Restate word for word the lines of the material below, from the line with "זה לא משפיל ." to the line with "שם ההשפלה פועלת ככוח מגנטי בין השניים.", both lines included, and no others.

**Input**
* * * *

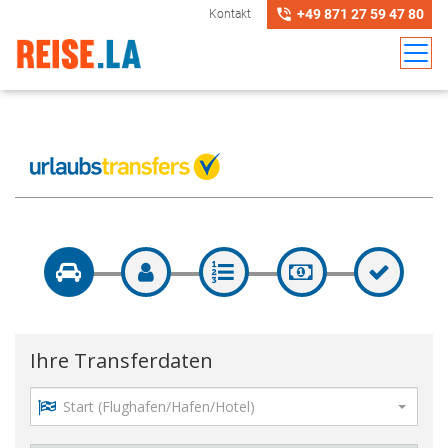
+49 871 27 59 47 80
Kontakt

* * * *

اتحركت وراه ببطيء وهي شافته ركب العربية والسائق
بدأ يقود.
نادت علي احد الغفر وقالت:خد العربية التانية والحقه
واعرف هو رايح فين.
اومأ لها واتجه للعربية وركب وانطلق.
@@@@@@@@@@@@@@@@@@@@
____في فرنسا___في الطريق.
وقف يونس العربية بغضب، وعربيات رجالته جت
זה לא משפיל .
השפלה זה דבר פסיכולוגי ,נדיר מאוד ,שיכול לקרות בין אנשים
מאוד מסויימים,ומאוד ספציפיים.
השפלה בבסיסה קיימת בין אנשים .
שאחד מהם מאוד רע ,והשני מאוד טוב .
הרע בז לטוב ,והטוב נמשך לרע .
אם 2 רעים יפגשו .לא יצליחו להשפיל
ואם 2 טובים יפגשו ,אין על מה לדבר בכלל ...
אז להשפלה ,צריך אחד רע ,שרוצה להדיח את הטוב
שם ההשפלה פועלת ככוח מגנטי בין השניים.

* * * *

**Reply to the task**
זה לא משפיל .
השפלה זה דבר פסיכולוגי ,נדיר מאוד ,שיכול לקרות בין אנשים
מאוד מסויימים,ומאוד ספציפיים.
השפלה בבסיסה קיימת בין אנשים .
שאחד מהם מאוד רע ,והשני מאוד טוב .
הרע בז לטוב ,והטוב נמשך לרע .
אם 2 רעים יפגשו .לא יצליחו להשפיל
ואם 2 טובים יפגשו ,אין על מה לדבר בכלל ...
אז להשפלה ,צריך אחד רע ,שרוצה להדיח את הטוב
שם ההשפלה פועלת ככוח מגנטי בין השניים.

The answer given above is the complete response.